C.3 - Property Issues:
- Due to the complexity of the proceedings, the hearing of this judgment is divided into two questions that require my decision. First, I will discuss the question of whether the residence is part of the joint property of the parties or not. Afterwards, I will discuss the total scope of the parties' joint property, with reference to other assets claimed by them, and the manner in which it is distributed.
- At the outset, since the wife's claim deals with the balance of resources in accordance with the law, an arrangement that, as is well known, grants each party half of the property accumulated during the marriage, the bulk of the legal process is clarifying the scope and estimation of the rights and joint property.
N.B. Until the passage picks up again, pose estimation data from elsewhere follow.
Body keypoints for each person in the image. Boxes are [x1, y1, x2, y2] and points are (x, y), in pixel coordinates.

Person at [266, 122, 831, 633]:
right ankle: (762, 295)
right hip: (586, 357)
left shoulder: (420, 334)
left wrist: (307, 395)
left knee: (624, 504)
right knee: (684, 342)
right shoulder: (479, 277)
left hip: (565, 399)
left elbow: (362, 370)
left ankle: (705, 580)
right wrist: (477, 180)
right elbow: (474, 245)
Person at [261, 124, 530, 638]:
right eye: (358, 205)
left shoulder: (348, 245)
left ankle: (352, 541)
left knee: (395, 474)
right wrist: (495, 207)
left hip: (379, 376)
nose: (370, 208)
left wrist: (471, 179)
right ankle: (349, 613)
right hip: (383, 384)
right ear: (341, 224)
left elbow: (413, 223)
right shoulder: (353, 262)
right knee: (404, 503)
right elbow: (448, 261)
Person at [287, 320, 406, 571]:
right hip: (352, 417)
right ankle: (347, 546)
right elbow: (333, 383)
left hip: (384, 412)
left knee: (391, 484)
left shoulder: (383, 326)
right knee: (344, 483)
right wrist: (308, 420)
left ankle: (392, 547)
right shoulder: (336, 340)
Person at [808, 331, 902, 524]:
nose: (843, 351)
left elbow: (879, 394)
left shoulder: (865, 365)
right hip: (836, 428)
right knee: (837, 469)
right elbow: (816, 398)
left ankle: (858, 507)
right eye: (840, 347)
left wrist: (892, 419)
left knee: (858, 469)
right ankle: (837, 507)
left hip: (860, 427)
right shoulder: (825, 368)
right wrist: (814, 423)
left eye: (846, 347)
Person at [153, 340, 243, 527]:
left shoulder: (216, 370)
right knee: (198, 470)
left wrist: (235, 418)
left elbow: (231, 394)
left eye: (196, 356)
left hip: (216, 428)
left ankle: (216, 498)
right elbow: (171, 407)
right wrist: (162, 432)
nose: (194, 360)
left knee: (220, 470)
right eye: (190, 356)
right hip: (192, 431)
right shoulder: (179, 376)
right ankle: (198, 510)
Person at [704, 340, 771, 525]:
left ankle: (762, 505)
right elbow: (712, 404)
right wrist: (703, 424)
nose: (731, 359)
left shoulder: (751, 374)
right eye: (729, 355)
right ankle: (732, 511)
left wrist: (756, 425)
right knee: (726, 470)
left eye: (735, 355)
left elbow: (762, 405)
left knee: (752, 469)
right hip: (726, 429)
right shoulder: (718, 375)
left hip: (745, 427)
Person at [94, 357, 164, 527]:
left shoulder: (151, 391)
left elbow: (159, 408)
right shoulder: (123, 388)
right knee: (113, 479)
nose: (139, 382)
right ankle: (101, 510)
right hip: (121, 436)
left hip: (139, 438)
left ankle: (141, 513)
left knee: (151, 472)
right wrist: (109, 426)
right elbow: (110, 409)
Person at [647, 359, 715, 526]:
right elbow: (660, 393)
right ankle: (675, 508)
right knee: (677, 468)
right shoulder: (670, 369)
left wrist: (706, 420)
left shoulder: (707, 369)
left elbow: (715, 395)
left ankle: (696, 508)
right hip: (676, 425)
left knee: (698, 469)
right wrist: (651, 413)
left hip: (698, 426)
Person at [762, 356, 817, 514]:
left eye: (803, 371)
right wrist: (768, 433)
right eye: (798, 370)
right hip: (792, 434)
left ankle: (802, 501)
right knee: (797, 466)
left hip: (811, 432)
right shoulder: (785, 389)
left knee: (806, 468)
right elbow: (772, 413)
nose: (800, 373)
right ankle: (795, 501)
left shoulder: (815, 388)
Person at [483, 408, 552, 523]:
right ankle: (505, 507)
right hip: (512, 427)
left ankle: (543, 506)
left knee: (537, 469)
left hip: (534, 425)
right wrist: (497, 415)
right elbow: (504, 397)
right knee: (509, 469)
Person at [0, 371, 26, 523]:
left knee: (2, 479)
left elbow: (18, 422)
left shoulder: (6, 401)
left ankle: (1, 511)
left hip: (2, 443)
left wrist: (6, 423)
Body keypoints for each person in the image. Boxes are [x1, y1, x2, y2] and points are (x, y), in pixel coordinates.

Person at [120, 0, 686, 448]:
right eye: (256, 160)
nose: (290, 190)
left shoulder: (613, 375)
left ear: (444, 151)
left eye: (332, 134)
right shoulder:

On the face of it, the woman is the plaintiff and therefore the burden of proving the scope of the parties' joint property (including proof that the residence is a part of it) rests at her doorstep, according to the guiding principle that the one who takes out from his friend has to prove it. However, in this case the burden of bringing evidence has been reversed, and the reason lies in two pillars.
- The first pillar is the man's procedural conduct, which was problematic and characterized by evasion and concealment, and a stubborn attempt to exhaust the court and the opposing party by providing irrelevant, vague answers that do not relate to the question itself. This conduct caused the woman severe evidentiary damage and even led to a significant complication of the procedure.
- For example, one of the many appearances of his deliberative conduct in one of his interrogations, which lasted for many hours due to the way he chose to answer questions:
"Attorney for the plaintiff: Now where did you pay $10 million? Where did you pay them from, from which bank account and when?